TESTO DI PARTENZA:

Ma tu, Signore, non stare lontano,
mia forza, vieni presto in mio aiuto.

Annuncerò il tuo nome ai miei fratelli,
ti loderò in mezzo all’assemblea.
Lodate il Signore, voi suoi fedeli,
gli dia gloria tutta la discendenza di Giacobbe.

Il salmo presenta un giusto sofferente e perseguitato, pieno di speranza in Dio.
L’autore del salmo guarda alla sua esperienza di dolore, ma anche intende proporre un modello di sofferente che sostenga i fedeli nel momento della prova più terribile, cioè quando sono rifiutati, colpiti, dalla loro stessa gente. Il risultato presenta una tale aderenza nella descrizione di molte delle sofferenze di Cristo da dire che l’ispirazione ha modellato il giusto del salmo sul Cristo crocifisso.
Le prime parole del salmo sono un’invocazione sgomenta dinanzi a Dio; sgomenta, ma senza alcun rimprovero. E’ un gemito rivelatore del suo grande tormento interiore: essere di fronte all’abbandono di Dio, al silenzio di Dio, che sembra assente, mentre egli è il Dio presente come attesta il tempio.
Il punto che lo sconvolge, è che il suo popolo, quello che vive all’ombra del tempio e che dovrebbe essere laudante attorno al trono di Dio “Tu siedi in trono fra le lodi di Israele” rifiuta la giustizia, e così anche la propria storia di popolo chiamato a proclamare i benefici di Dio. “In te confidarono i nostri padri, confidarono e tu li hai liberasti” dice, alludendo alla liberazione dall’Egitto.

CONSEGNA:
Ricopia senza modifiche il passo del testo sul salmo compreso tra "Lodate il Signore, voi" e "sul Cristo crocifisso.", estremi inclusi. Per rispondere serve soltanto il testo sul salmo.

ESTRATTO DEI DATI:
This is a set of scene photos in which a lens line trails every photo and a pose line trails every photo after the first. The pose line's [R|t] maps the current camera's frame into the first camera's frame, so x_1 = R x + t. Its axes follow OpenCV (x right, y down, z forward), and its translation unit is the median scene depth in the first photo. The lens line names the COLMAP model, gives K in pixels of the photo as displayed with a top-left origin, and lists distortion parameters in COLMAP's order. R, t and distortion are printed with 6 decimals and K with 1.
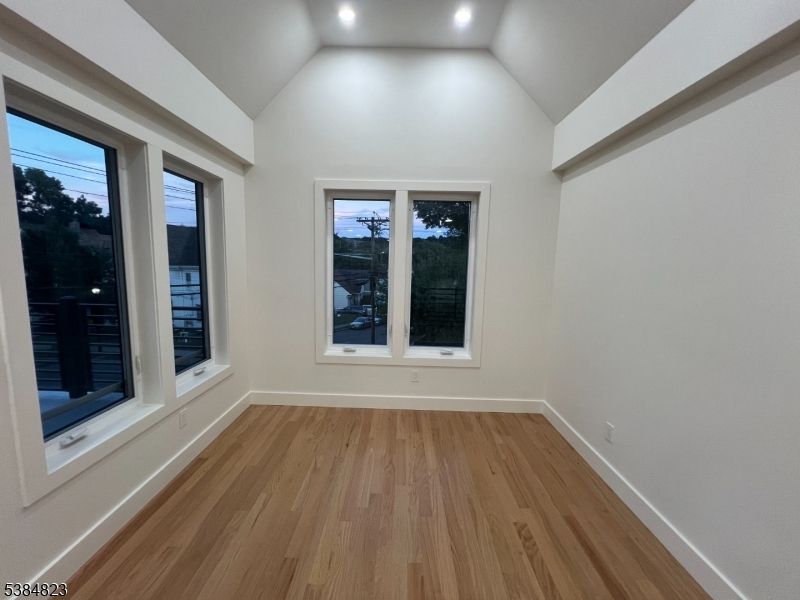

SOLUZIONE:
Lodate il Signore, voi suoi fedeli,
gli dia gloria tutta la discendenza di Giacobbe.

Il salmo presenta un giusto sofferente e perseguitato, pieno di speranza in Dio.
L’autore del salmo guarda alla sua esperienza di dolore, ma anche intende proporre un modello di sofferente che sostenga i fedeli nel momento della prova più terribile, cioè quando sono rifiutati, colpiti, dalla loro stessa gente. Il risultato presenta una tale aderenza nella descrizione di molte delle sofferenze di Cristo da dire che l’ispirazione ha modellato il giusto del salmo sul Cristo crocifisso.